Interestingly, the study found that the Arexvy vaccine, which contains an immune-stimulating adjuvant, produced higher levels of RSV-neutralizing antibodies compared to the Abrysvo vaccine, which does not contain an adjuvant. This suggests that adjuvants could enhance immune responses in immunocompromised individuals.
Dr. William Werbel, senior author of the study and assistant professor of medicine at Johns Hopkins University School of Medicine, explained, “Adjuvant-enhanced vaccines show promise in improving immune responses, and further investigation into their effectiveness for immunocompromised individuals is needed.”

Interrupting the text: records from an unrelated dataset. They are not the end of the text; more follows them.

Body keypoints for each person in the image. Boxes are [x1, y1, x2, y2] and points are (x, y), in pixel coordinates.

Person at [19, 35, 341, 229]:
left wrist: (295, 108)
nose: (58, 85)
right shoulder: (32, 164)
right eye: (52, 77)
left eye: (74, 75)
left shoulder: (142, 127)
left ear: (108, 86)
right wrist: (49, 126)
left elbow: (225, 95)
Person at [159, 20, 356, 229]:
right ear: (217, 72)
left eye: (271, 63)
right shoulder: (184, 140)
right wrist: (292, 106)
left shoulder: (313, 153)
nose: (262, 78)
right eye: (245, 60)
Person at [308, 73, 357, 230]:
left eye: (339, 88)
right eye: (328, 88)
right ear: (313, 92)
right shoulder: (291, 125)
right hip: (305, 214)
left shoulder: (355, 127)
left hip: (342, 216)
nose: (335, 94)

Despite these findings, both Dr. Karaba and Dr. Werbel emphasized that the study does not suggest RSV vaccines will be ineffective in immunocompromised populations. The U.S. Centers for Disease Control and Prevention (CDC) currently recommends a single dose of an RSV vaccine for individuals 75 years and older, and for those 60 and older who are at high risk, including those with weakened immune systems.
Karaba added, “Just as with our previous work on COVID-19 vaccines, we look forward to further research on RSV vaccine responses. This will help refine vaccine strategies and improve protection for immunocompromised individuals.”
The study’s findings underscore the importance of ongoing research into vaccine responses for vulnerable populations, and may lead to future recommendations on the timing and selection of RSV vaccines for immunocompromised individuals.
The full study, titled Antibody Response to Respiratory Syncytial Virus Vaccination in Immunocompromised Persons, is published in JAMA (2024). The research team included Prasanthy Balasubramanian, Sc.M.; Camille Hage, M.D.; Isabella Sengsouk; and Aaron Tobian, M.D., Ph.D., with co-author Dorry Segev, M.D., Ph.D., from the New York University Grossman School of Medicine.